This is a matter of retaining access and compatibility with much already owned software. A person receives no additional benefit to it beyond that - and that is a benefit that should stay with them.
Using a license to install Windows 7, 8, and presumably 10 on a PC associates that license with the particular PC it's installed upon, and trying to install an OS with that license on another key doesn't work because the servers at MS show that the license is already registered on a PC. If a person calls MS support, they can de-register the license from the PC its on so that it can be used on a new PC.
But in the case of a dual boot, the PC its registered with for one OS is the same PC to use used with the other desired OS.
And when it's a case of dual-booting on one PC, only one OS is used at any one time, so the license is never over-lapping its use - it is always used as only one single license running just one OS at a time.
I'm not sure how it's gonna work, but I do intend to keep my multi-boot systems...
Vladimir, we are not sure if that is allowed or not.

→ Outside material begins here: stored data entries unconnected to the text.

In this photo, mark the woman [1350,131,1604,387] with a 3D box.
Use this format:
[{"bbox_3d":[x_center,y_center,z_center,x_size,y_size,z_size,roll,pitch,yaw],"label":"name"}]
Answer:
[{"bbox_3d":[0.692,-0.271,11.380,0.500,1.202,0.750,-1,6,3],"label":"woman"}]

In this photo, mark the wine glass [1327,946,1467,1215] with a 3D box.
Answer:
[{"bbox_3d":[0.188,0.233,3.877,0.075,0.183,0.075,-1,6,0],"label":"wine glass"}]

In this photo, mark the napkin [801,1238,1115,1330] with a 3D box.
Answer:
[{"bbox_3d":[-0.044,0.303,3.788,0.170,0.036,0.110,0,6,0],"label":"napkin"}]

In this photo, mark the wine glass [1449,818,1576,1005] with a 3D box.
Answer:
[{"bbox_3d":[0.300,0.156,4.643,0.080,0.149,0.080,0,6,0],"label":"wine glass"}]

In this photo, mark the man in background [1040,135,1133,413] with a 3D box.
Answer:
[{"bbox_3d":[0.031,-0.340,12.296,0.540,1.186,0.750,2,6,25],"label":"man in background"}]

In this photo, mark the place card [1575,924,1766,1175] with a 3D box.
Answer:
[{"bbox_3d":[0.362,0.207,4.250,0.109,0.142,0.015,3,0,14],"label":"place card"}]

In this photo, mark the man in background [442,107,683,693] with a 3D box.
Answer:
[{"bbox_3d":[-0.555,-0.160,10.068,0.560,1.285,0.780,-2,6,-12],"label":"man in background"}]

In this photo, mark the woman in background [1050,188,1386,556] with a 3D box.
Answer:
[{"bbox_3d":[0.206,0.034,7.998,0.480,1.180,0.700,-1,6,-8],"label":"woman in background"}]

I can tell you this it is a pain to do. It requires using partitioning, image backup, grub rescue boot cd, windows 7 repair cd. Cloning doesn't work that will fail.
Simple, upgrade 7/8.1 on one disk and dual boot with 10 in insider test mode on another, it will keep getting new updates before they arrive on full W10.

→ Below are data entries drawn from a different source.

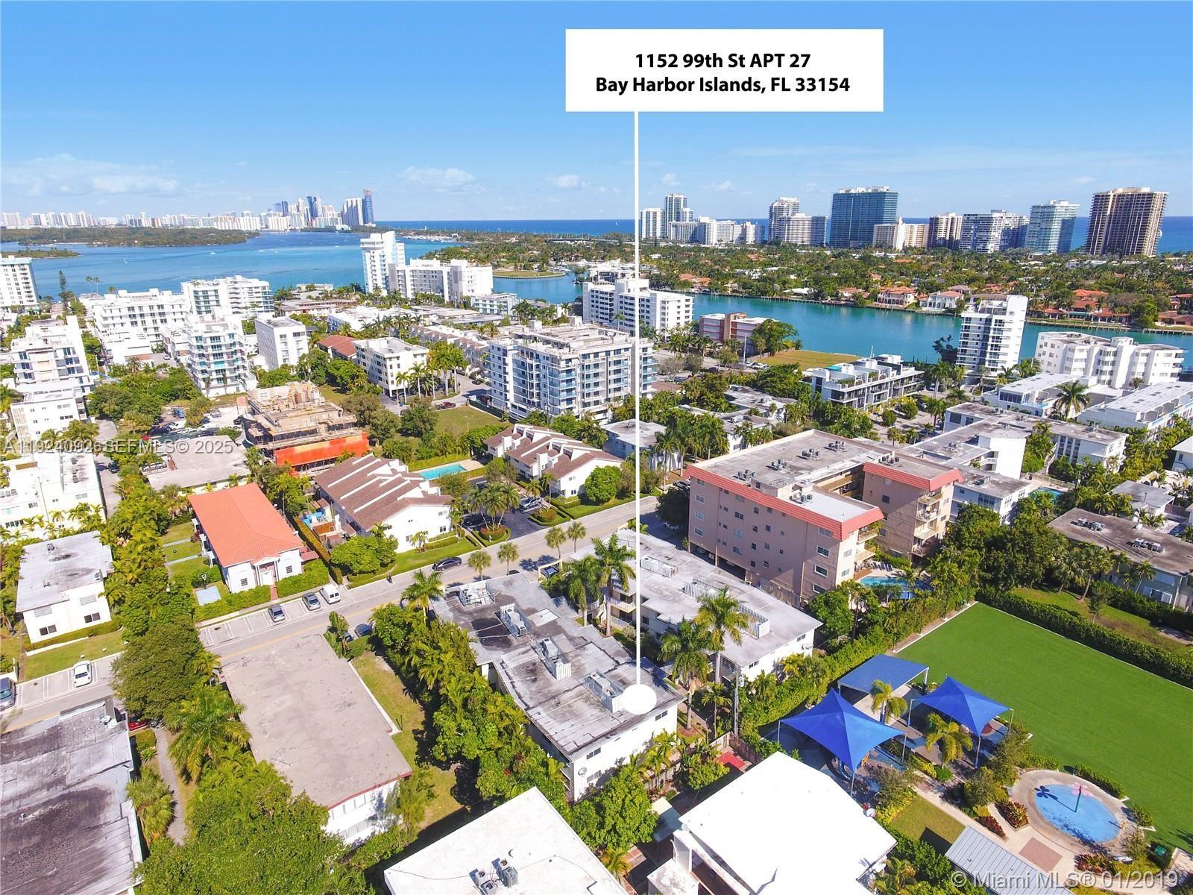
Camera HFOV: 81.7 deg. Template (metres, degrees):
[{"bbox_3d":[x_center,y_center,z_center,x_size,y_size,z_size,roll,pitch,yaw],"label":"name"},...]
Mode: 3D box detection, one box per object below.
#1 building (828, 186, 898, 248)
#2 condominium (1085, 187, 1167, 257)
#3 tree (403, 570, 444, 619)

MS promises to keep insider version for some time to come as free Windows so nothing stops us for using it on another computer.
What's a pain to do? Dual booting?
On as single disk in a laptop with UEFI, I would label it as pretty complicated at least.
I'll have a go later. My dual boot on my desktop with separate SSDs for each OS was plain sailing.
It's only a pain if you are dual booting 7/8 and Win 10 insider Preview either on the same or separate drive. Win 10 messes up the boot manager every upgrade. I do run multi-OS but I don't set it up for dual/triple boot. I just select a boot drive on startup. However, it's not really very difficult to fix a boot problem. It's just a waste of time doing it over and over again.
I might have read your response incorrectly but I have dual boot win 7 and win 8 with a win 10 insider preview with no issues whatsoever. Beyond easy. That being said I have only done it with separate SSD drives. When I do a insider preview install I always disconnect the other drives. I can see where it might be a problem trying on the same drive with different partitions.
What I meant was, it's ok to dual boot 7 & 8. But if you add Win 10 preview in the equation and with all those build upgrades, it can mess up the boot setup.
Just like you, I install Win 10 on a separate SSD and pullout the other drives when I do an upgrade or clean install of it to avoid those dual boot mess.